BEGIN INPUT DATA
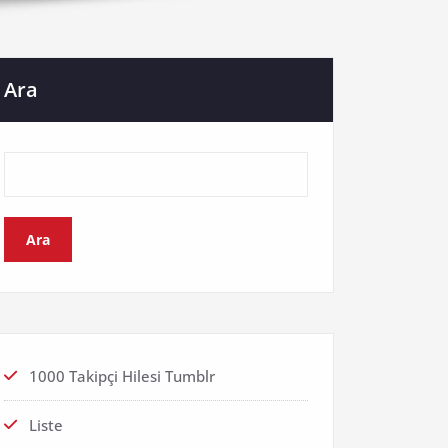
Ara
Ara
1000 Takipçi Hilesi Tumblr
Liste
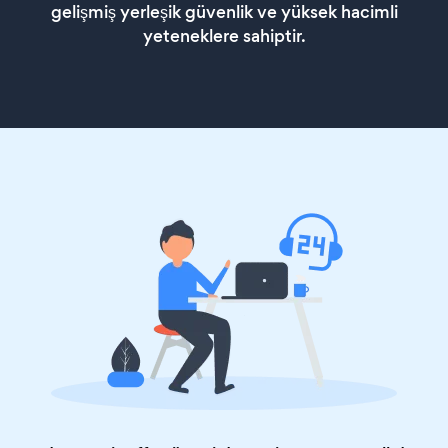
gelişmiş yerleşik güvenlik ve yüksek hacimli
yeteneklere sahiptir.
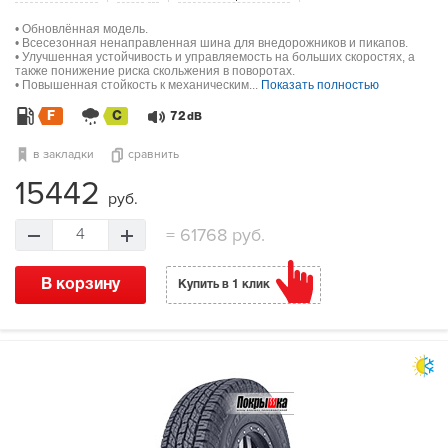
• Обновлённая модель.
• Всесезонная ненаправленная шина для внедорожников и пикапов.
• Улучшенная устойчивость и управляемость на больших скоростях, а
также понижение риска скольжения в поворотах.
• Повышенная стойкость к механическим...
Показать полностью
F
C
72
dB
в закладки
сравнить
15442
руб.
=
61768 руб.
4
В корзину
Купить в 1 клик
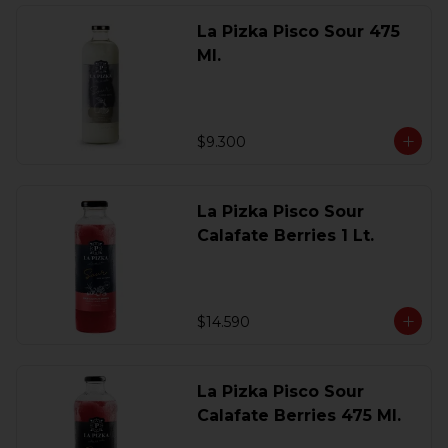
La Pizka Pisco Sour 475
Ml.
$9.300
La Pizka Pisco Sour
Calafate Berries 1 Lt.
$14.590
La Pizka Pisco Sour
Calafate Berries 475 Ml.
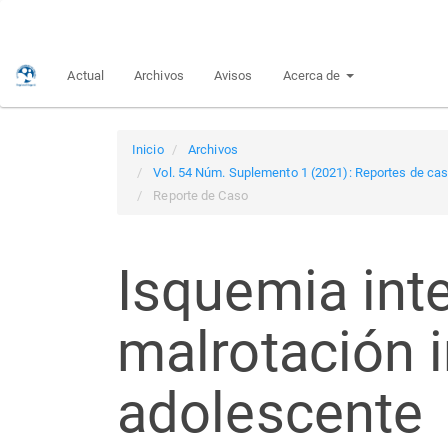
Navegación
principal
Contenido
Actual
Archivos
Avisos
Acerca de
principal
Barra
lateral
Inicio
Archivos
Vol. 54 Núm. Suplemento 1 (2021): Reportes de caso
Reporte de Caso
Isquemia inte
malrotación i
adolescente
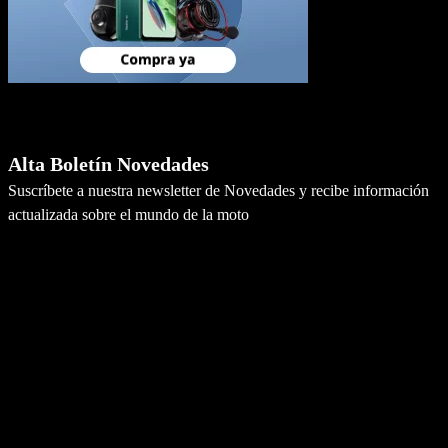
Newsletter
Alta Boletín Novedades
Suscríbete a nuestra newsletter de Novedades y recibe información
actualizada sobre el mundo de la moto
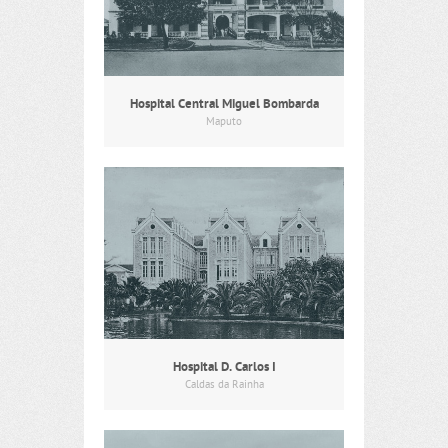
Hospital Central Miguel Bombarda
Maputo
Hospital D. Carlos I
Caldas da Rainha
END INPUT DATA
- [TASK INSTRUCTIONS] Take the material above from the line containing "yeteneklere sahiptir." up to and including the line containing "Alta Boletín Novedades" and retype it exactly, without any pictures.

- [EXPECTED ANSWER]
yeteneklere sahiptir.
• Обновлённая модель.
• Всесезонная ненаправленная шина для внедорожников и пикапов.
• Улучшенная устойчивость и управляемость на больших скоростях, а
также понижение риска скольжения в поворотах.
• Повышенная стойкость к механическим...
Показать полностью
F
C
72
dB
в закладки
сравнить
15442
руб.
=
61768 руб.
4
В корзину
Купить в 1 клик
La Pizka Pisco Sour 475
Ml.
$9.300
La Pizka Pisco Sour
Calafate Berries 1 Lt.
$14.590
La Pizka Pisco Sour
Calafate Berries 475 Ml.
Navegación
principal
Contenido
Actual
Archivos
Avisos
Acerca de
principal
Barra
lateral
Inicio
Archivos
Vol. 54 Núm. Suplemento 1 (2021): Reportes de caso
Reporte de Caso
Isquemia inte
malrotación i
adolescente
Newsletter
Alta Boletín Novedades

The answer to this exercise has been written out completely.